2006-11-01

 

L'économie va-t-en-guerre

La guerre n'est jamais loin quand on s'intéresse à l'histoire de l'humanité.

Et on peut en tirer des leçons intéressantes, voire surprenantes. Prenons donc ce cliché de la science-fiction que le président Ronald Reagan lui-même avait répété à Gorbatchev lors d'une rencontre à Genève, selon ses dires en 1985. Il aurait expliqué comment les différends opposant les États-Unis et l'Union soviétique compteraient pour bien peu si les peuples de la Terre étaient soudain menacés par une espèce extraterrestre : « We'd forget all the little local differences that we have between our countries, and we would find out once and for all that we really are all human beings here on this Earth together. »

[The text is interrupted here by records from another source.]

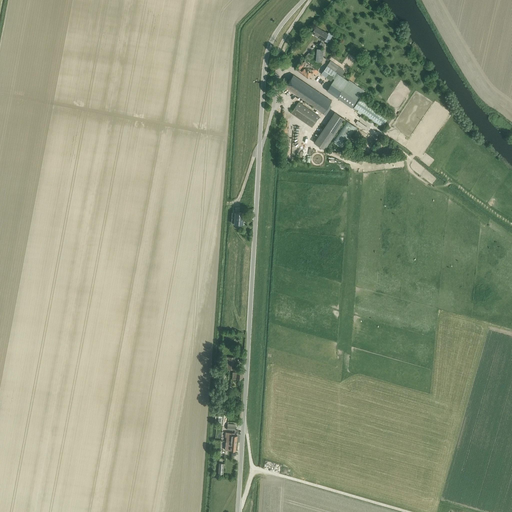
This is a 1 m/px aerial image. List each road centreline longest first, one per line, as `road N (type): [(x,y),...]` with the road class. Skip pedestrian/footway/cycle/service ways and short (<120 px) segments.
road 1 (unclassified): [(243,422),(264,65),(278,29),(304,0)]
road 2 (unclassified): [(406,511),(253,467)]
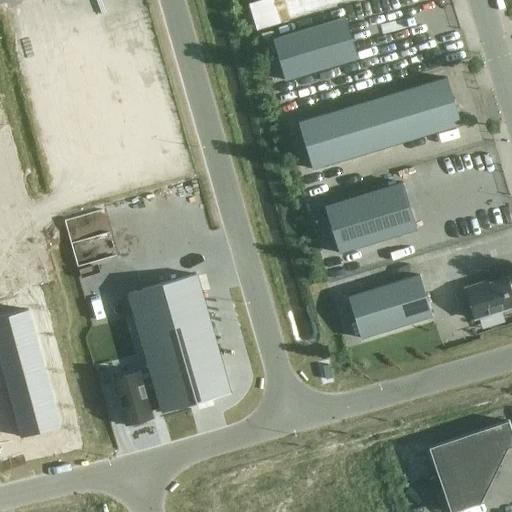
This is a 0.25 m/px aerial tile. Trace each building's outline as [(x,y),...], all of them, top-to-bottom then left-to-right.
[(345,18),(306,30),(273,40),(285,81),(332,66),(357,59),(345,18)] [(446,78),(362,103),(298,122),(313,169),(392,145),(460,125),(446,78)] [(402,183),(325,206),(339,253),(416,229),(402,183)] [(197,274),(127,294),(150,373),(141,375),(140,371),(113,379),(126,425),(131,423),(132,427),(148,423),(147,419),(153,417),(151,411),(160,408),(161,413),(231,393),(197,274)] [(360,338),(432,316),(419,275),(348,297),(360,338)] [(511,299),(506,280),(486,286),(485,284),(463,291),(474,325),(511,312),(511,299)] [(28,310),(0,317),(0,359),(21,436),(59,426),(28,310)] [(511,433),(508,421),(460,438),(428,448),(450,511),(452,511),(481,502),(507,449),(511,447),(511,433)]
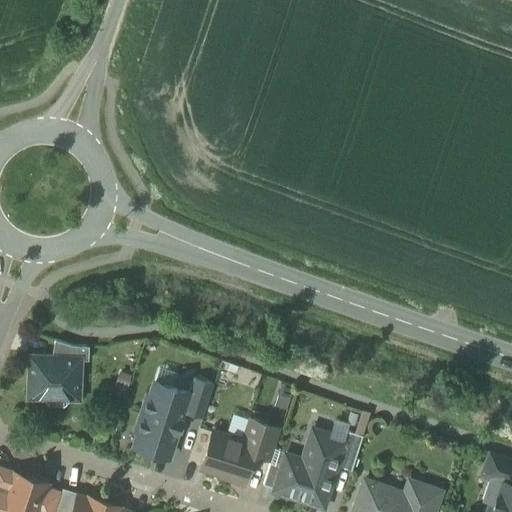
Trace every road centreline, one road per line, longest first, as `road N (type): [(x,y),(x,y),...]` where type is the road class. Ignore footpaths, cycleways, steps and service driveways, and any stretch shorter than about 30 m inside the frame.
road 1 (secondary): [(511,359),(253,269)]
road 2 (residential): [(0,437),(227,511)]
road 3 (secondary): [(88,235),(253,269)]
road 4 (secondary): [(253,269),(104,198)]
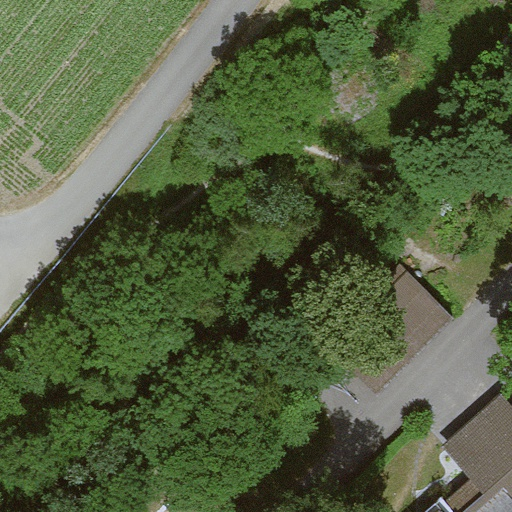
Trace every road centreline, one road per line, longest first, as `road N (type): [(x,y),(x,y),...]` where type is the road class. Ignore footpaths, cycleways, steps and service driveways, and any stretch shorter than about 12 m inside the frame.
road 1 (unclassified): [(9,276),(235,0)]
road 2 (residential): [(293,511),(511,285)]
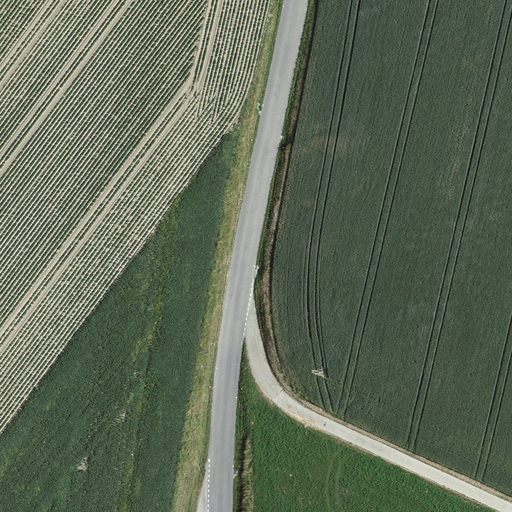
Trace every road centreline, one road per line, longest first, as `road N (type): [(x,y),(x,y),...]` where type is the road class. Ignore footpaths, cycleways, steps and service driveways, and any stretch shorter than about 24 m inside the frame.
road 1 (tertiary): [(218,511),(222,385),(296,0)]
road 2 (track): [(511,508),(285,407),(255,362),(236,298)]
road 3 (track): [(222,385),(200,511)]
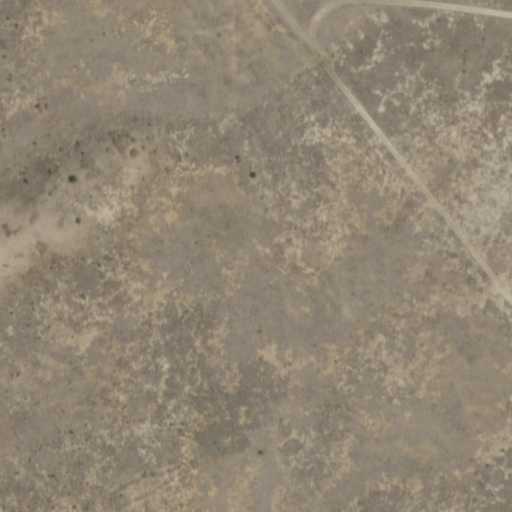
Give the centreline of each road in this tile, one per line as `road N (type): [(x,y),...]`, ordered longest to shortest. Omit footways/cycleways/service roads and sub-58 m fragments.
road 1 (residential): [(265,0),(511,308)]
road 2 (residential): [(268,3),(368,35),(511,48)]
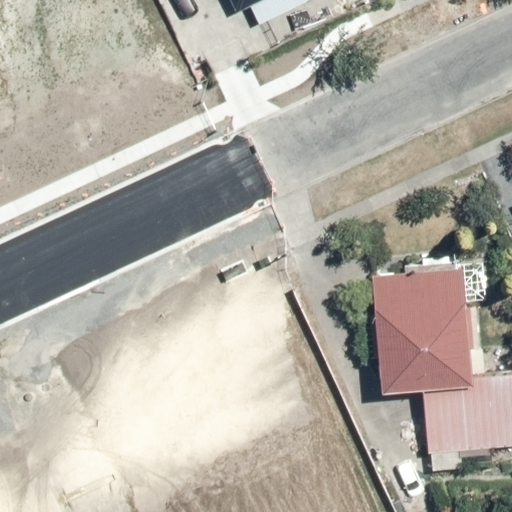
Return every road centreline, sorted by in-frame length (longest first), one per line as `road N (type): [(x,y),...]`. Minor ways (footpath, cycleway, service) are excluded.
road 1 (residential): [(122,224),(511,44)]
road 2 (residential): [(122,224),(0,281)]
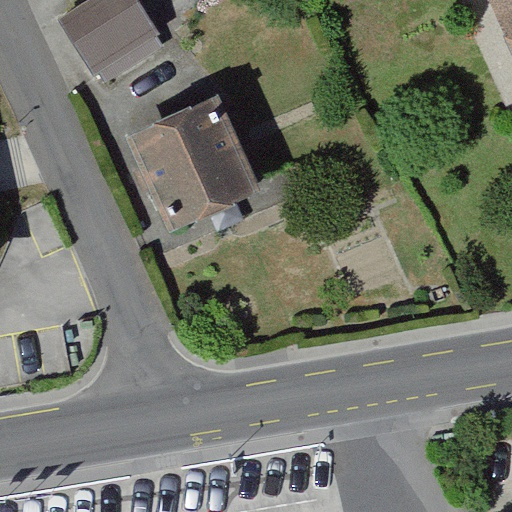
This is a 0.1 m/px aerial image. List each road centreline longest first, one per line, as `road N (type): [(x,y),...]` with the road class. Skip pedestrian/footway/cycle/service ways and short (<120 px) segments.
road 1 (residential): [(156,422),(142,350),(117,284),(0,18)]
road 2 (tertiary): [(156,422),(511,362)]
road 3 (tertiary): [(0,448),(156,422)]
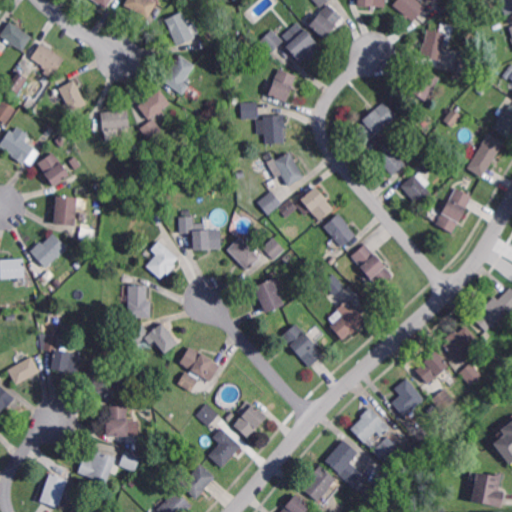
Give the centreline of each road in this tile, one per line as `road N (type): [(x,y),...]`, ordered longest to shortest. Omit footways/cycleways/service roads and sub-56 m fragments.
road 1 (residential): [(232,511),(312,417),(464,277),(511,202)]
road 2 (residential): [(451,289),(325,139),(321,118),(331,94),(374,53)]
road 3 (residential): [(312,417),(210,302)]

En fait, le scénario d'Independence Day est loin d'être la norme quand des envahisseurs exotiques débarquent quelque part. À moins de véritablement manifester une volonté d'extermination tous azimuts, les conquérants de l'histoire connue ont souvent noué des alliances de circonstance avec telle ou telle faction pour ensuite s'imposer. Les exemples les plus récents en Afghanistan et en Irak montrent bien qu'un envahisseur disposé à faire quelques promesses ne ferait pas nécessairement l'union contre lui, au contraire. Divide et impera s'applique aussi à la constitution des empires...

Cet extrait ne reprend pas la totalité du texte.